Two cents for each gross kilogram of cotton thread of whatever class or factory manufactured in national territory.
One cent-for each gross kilogram of yarn of all classes and of cotton, manufactured in national territory.
Two cents for each square meter of carpet, rug, counterpane, and other analogous woven woolen goods, or wool and cotton or of other materials with a mixture of any other, manufactured in national territory.
One cent for each square meter of baize, nubias, and other analogous woolen goods, or wool and cotton, manufactured in national territory.
One cent for each gross kilogram of woolen thread, white or colored, manufactured in national territory.
Duties of importation on the foreign goods similar to the national goods taxed in the clauses A, B, C, D, E, F, G, adding to the duties which the former now have fixed by the existing tariff, a sum equivalent to that established by this law on each one of the latter.

Inclosure 2 in No. 969.—Translation.

Mexican law imposing penalties of imprisonment for smuggling.

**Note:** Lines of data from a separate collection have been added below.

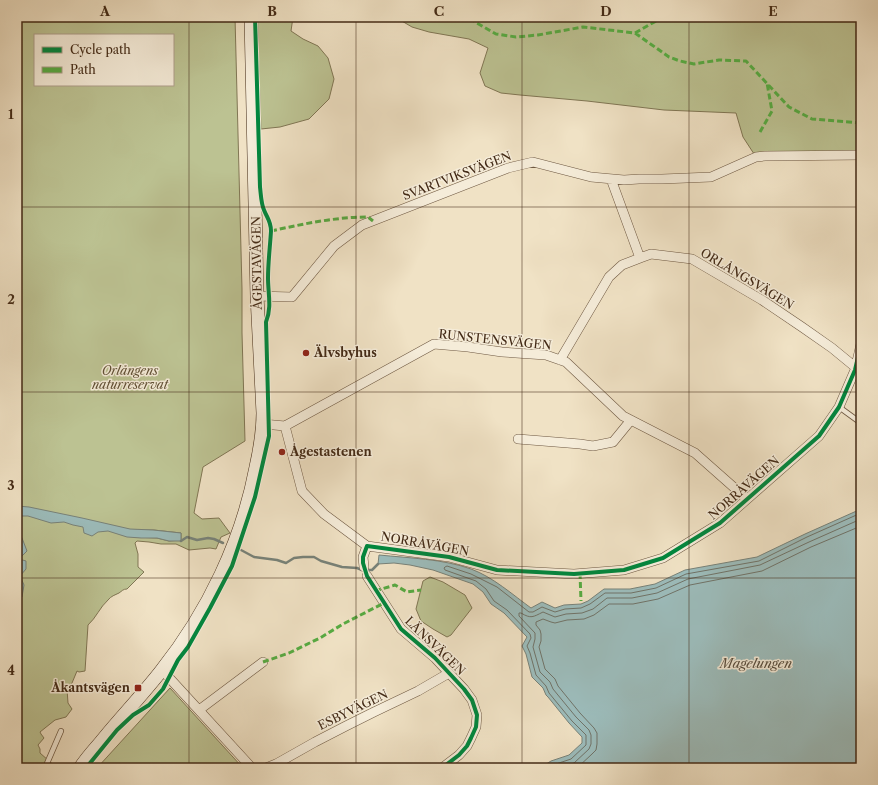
<svg xmlns="http://www.w3.org/2000/svg" width="878" height="785" font-family="'Libre Caslon Text',serif">
<style>
.green{fill:#bcc292;stroke:#807654;fill-rule:evenodd}
.water{fill:#9cbcbb;stroke:#788279}
.lines{fill:none;stroke-linecap:round;stroke-linejoin:round}
.shore{stroke:#707368;stroke-width:1}
.stream{stroke:#788279;stroke-width:2.5}
.lane-casing{stroke:#6e5842;stroke-width:6}
.street-casing{stroke:#6e5842;stroke-width:10}
.secondary-casing{stroke:#432a16;stroke-width:14}
.lane{stroke:#f5ecd9;stroke-width:4.5}
.street{stroke:#f5ecd9;stroke-width:9}
.secondary{stroke:#f5ecd9;stroke-width:13}
.quiet{stroke:#56ab42;stroke-width:3;stroke-dasharray:6 3;stroke-linecap:butt}
.cycleway-casing{stroke:#f5ecd9;stroke-width:6}
.cycleway{stroke:#00873e;stroke-width:4}
.grid{fill:none;stroke:#432a16;stroke-width:1;stroke-opacity:0.55}
.poi-dot{fill:#8f2418;stroke:#f5ecd9;stroke-width:1.5}
.labels{text-anchor:middle;stroke-width:3;stroke-linejoin:round;paint-order:stroke}
.street-label{font-size:12px;fill:#432a16;stroke:#f5ecd9}
.poi-label{font-size:12px;font-weight:bold;fill:#432a16;stroke:#f5ecd9;text-anchor:start}
.park-label{font-size:12px;font-style:italic;fill:#615035;stroke:#f5ecd9}
.water-label{font-size:13px;font-style:italic;fill:#594e3f;stroke:#f5ecd9}
.neatline{fill:none;stroke:#432a16;stroke-width:1.5}
.grid-label{font-size:13px;text-anchor:middle;font-weight:bold;fill:#432a16}
</style>
<rect width="100%" height="100%" fill="#f0e2c5"/>
<filter id="stains"><feTurbulence type="fractalNoise" baseFrequency=".005" numOctaves="4"/><feColorMatrix values="0 0 0 0 .2 0 0 0 0 .09 0 0 0 0 .02 0 0 0 .5 -.17"/></filter>
<radialGradient id="worn" r=".72"><stop offset=".6" stop-color="#630" stop-opacity="0"/><stop offset="1" stop-color="#630" stop-opacity=".3"/></radialGradient>
<path class="green" d="M17,17H235L242,289V333L245,441L203,467L194,513L202,519L219,518L230,533L221,537L216,549L210,548L189,550L176,544H161L149,542L137,541L135,543L138,554V567L144,572L127,589C123,589 122,591 119,593C115,595 111,596 108,600C100,607 96,618 88,625L85,671L79,672L77,671L72,683L67,689L68,703L72,709L66,717L55,720L40,732L41,734L44,738L38,745L40,749V753L57,768H17ZM35,35H173V85H35ZM132,530H154L181,533V540L169,541L157,538L134,537Z
M257,17H293L291,31L303,39L318,46L328,58L334,79L329,99L309,119L280,127L261,129Z
M395,17H861V155L756,157L743,137L736,113L664,110L587,101L520,95L501,93L485,86L480,73L488,48L469,39L429,32L412,27Z
M430,577L443,582L465,595L472,608L451,635L447,637L433,629L421,621L416,609L423,581Z
M170,688L243,768H97Z"/>
<path class="water" d="M17,506L29,507L82,518L130,529L153,530L181,533V541H169L157,538H141L127,537L108,531L98,532L92,536L84,533L83,527L73,525L64,522L51,523L28,516H17Z
M861,509V768H540L551,761L569,755L582,743V737L569,723L548,697L546,695L543,688L532,677L526,654L522,646L527,637L504,613L491,604L483,592L473,584L433,570L410,565L394,563L378,564L379,555C409,558 443,559 471,569C493,577 513,595 531,608L542,602L555,608L564,605L581,604L588,601L604,589H630L655,584L685,570L757,557L805,534Z
M17,529L22,538L27,551L19,559L26,561V569L20,576L24,585L22,597L17,595Z"/>
<g class="lines">
<path class="shore" d="M548,768L553,765L571,759L586,745V735L572,721L549,693L546,686L536,675L530,653L527,646L531,638L530,634L507,610L494,601L486,589L476,581L445,570L444,568L445,567L447,566L471,574L497,587L529,612H533L542,607L555,612L565,609L581,608L590,604L605,593H631L656,588L686,574L759,561L807,537L861,513
M559,768L574,763L589,749L591,744V735L589,730L576,717L553,689L550,682L540,672L533,647L535,639V633L519,616V613H521C531,619 533,617 543,612L555,617L566,614L582,613L593,609L607,598H632L657,593L688,579L760,565L809,542L861,519
M577,768L592,754L596,750L597,744V733L594,728L580,713L558,686L555,679L545,669L539,647L541,641V634L540,630L536,625V622L543,619L551,622L555,623L567,620L584,619L594,615L609,604H633L658,599L690,585L762,571L811,547L861,526"/>
<path class="stream" d="M181,541L187,537L197,540L208,538L214,539L223,543
M241,550L254,557L277,560L286,563L294,558L303,557H314L321,561L342,567L357,568L362,570H372L378,564"/>
<g class="lane-casing">
<path id="lane" d="M839,407L861,423
M45,768L61,731"/>
</g>
<g class="street-casing">
<path id="street" d="M611,179L640,258L651,254L692,259L762,300L802,327L832,348L860,371
M257,296L292,297L334,246L362,225L508,168L533,162L591,177L624,180L639,179H662L711,177L756,157L765,156L861,155
M560,360L609,277L622,265L640,258
M263,424L285,426
M285,426L302,491L324,514L367,546L449,557L497,570L574,574L624,570L663,558L720,523L819,436L839,407L855,370L861,344
M285,426L434,344L468,347L502,352L546,355L566,362L623,416L695,453L747,499
M518,439L580,444L593,446L613,442L631,420
M364,567L363,557L367,546
M367,576L401,629L435,658L449,673L464,689L472,700L477,715L476,727L471,738L467,746L459,755L442,768
M162,670L252,768
M199,710L263,662
M266,768L276,764L315,742L346,726L374,712L418,691L449,673"/>
</g>
<g class="secondary-casing">
<path id="secondary" d="M80,768C87,757 96,748 104,738C123,715 143,694 161,671C208,612 242,541 256,467C260,449 263,431 263,413L257,296L251,17"/>
</g>
<use href="#lane" class="lane"/>
<use href="#street" class="street"/>
<use href="#secondary" class="secondary"/>
<path class="quiet" d="M471,17L475,22L496,34L516,37L538,35L583,27L635,33L669,57L680,61L694,64L719,60L746,61L789,107L812,119L861,123
M635,33L663,17
M760,132L772,111L767,83
M271,231C303,224 335,217 368,217L373,221
M580,573L581,601
M375,591L395,585L407,592L421,590
M263,662L289,653L320,638L343,624L384,603"/>
<g class="cycleway-casing">
<path id="cycleway" d="M86,768L117,730L133,715L149,705L163,689L178,660L188,647L210,608L232,566L255,497L269,436L266,322C272,308 268,293 268,278C268,263 270,247 271,231C271,221 267,218 264,210C261,203 261,195 260,187L255,17
M442,768L459,755L467,746L471,738L476,727L477,715L472,700L464,689L449,673L435,658L401,629L367,576L363,563V557L367,546L449,557L497,570L574,574L624,570L663,558L720,523L819,436L839,407L855,370L861,344"/>
</g>
<use href="#cycleway" class="cycleway"/>
</g>
<path class="grid" d="M189,17V768M356,17V768M522,17V768M689,17V768M17,207H861M17,392H861M17,578H861"/>
<g class="poi-dot">
<circle cx="306" cy="353" r="4"/>
<circle cx="282" cy="452" r="4"/>
<rect x="134" y="684" width="8" height="8" rx="2"/>
</g>
<g class="labels">
<g class="street-label">
<text transform="translate(457 176) rotate(-21)" y="4">SVARTVIKSVÄGEN</text>
<text transform="translate(257 263) rotate(-91)" y="4">ÅGESTAVÄGEN</text>
<text transform="translate(747 279) rotate(31)" y="4">ORLÅNGSVÄGEN</text>
<text transform="translate(495 340) rotate(6)" y="4">RUNSTENSVÄGEN</text>
<text transform="translate(744 488) rotate(-41)" y="4">NORRÅVÄGEN</text>
<text transform="translate(425 544) rotate(10)" y="4">NORRÅVÄGEN</text>
<text transform="translate(435 646) rotate(44)" y="4">LÄNSVÄGEN</text>
<text transform="translate(353 710) rotate(-26)" y="4">ESBYVÄGEN</text>
</g>
<g class="poi-label">
<text x="314" y="357">Älvsbyhus</text>
<text x="290" y="456">Ågestastenen</text>
<text x="130" y="692" text-anchor="end">Åkantsvägen</text>
</g>
<g class="park-label">
<text x="130" y="375">Orlångens<tspan x="130" dy="14">naturreservat</tspan></text>
</g>
<g class="water-label">
<text x="756" y="668">Magelungen</text>
</g>
</g>
<rect width="878" height="785" fill="none" stroke="#f0e2c5" stroke-width="44"/>
<rect x="34" y="34" width="140" height="52" fill="#f5ecd9" stroke="#ae9e8b"/>
<rect x="42" y="47" width="20" height="6" fill="#00873e" stroke="#ae9e8b"/>
<text x="70" y="54" font-size="12" fill="#432a16">Cycle path</text>
<rect x="42" y="67" width="20" height="6" fill="#56ab42" stroke="#ae9e8b"/>
<text x="70" y="74" font-size="12" fill="#432a16">Path</text>
<rect x="22" y="22" width="834" height="741" class="neatline"/>
<g class="grid-label">
<text x="105" y="16">A</text>
<text x="272" y="16">B</text>
<text x="439" y="16">C</text>
<text x="606" y="16">D</text>
<text x="773" y="16">E</text>
<text x="11" y="119">1</text>
<text x="11" y="304">2</text>
<text x="11" y="490">3</text>
<text x="11" y="675">4</text>
</g>
<rect width="100%" height="100%" filter="url(#stains)"/>
<rect width="100%" height="100%" fill="url(#worn)"/>
</svg>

The Congress of the United Mexican States decrees:

  • Article 1. Besides the penalties established in chapters 20 and 21 of the maritime and frontier custom-house tariff of the 1st of January, 1872, the authors of contraband [Page 814] or fraud against the rights of the treasury, their accomplices, the receivers of goods, and the employés who may he in collusion with any of the persons as before described, shall be punished with the penalties hereafter stated.
  • Art. 2. In the cases mentioned in the clauses I, II, and III of article 86 of the said tariff, if the owners, conductors, captains, or any other persons transporting the goods should be apprehended, they will undergo five years’ imprisonment and their names shall be published in the newspapers; if it be proven that any commercial house established in the republic has carried on or favored contraband after this law shall have gone into force, besides the foregoing penalties which shall be applied, according to the case, its name shall also be published in the newspapers, its name shall not be recognized in any transactions with the public treasury and will not be admitted in any official or commercial transaction by any government office.
  • Art. 3. In all the other cases stated in articles 86 and 87 of the tariff, a corporal punishment of from six months to five years imprisonment will be imposed, under the following conditions: If the total amount of the duties defrauded passes one hundred dollars without exceeding a thousand dollars, an imprisonment of from two to six months will be imposed; if it exceeds a thousand dollars without reaching two thousand, double the time; if it passes two thousand and does not reach three, triple the time; and thus successively, without exceeding the maximum of five years.
  • Art. 4. Corporal punishment shall not be inflicted in the cases comprehended in clauses IV, V, and VI of article 86, chapter XX of the said tariff, when the amount of the duties does not exceed $200.
  • Art. 5. When the manifestation of the goods in the consular documents is done in an ambiguous manner, without being subject to the nomenclature of the tariff, the penalty of double duties will be imposed on the goods which arrive ambiguously manifested; in this case every package of the cargo should be examined.
  • Art. 6. Accomplices in the offenses of contraband or fraud in which the penalty of imprisonment is imposed, half of the punishment shall be inflicted on the first named, and a fourth on the second, which should or may be imposed on the principal authors of the contraband or fraud.
  • Art. 7. The government employés who may be proven to be complicated in the aforesaid offenses shall suffer the penalties established in the present law, and those imposed by the tariff in force, and other laws on the subject; but in every case with the understanding that the imprisonment inflicted can never be less than double the time imposed upon the principal delinquent or delinquents of the contraband or fraud.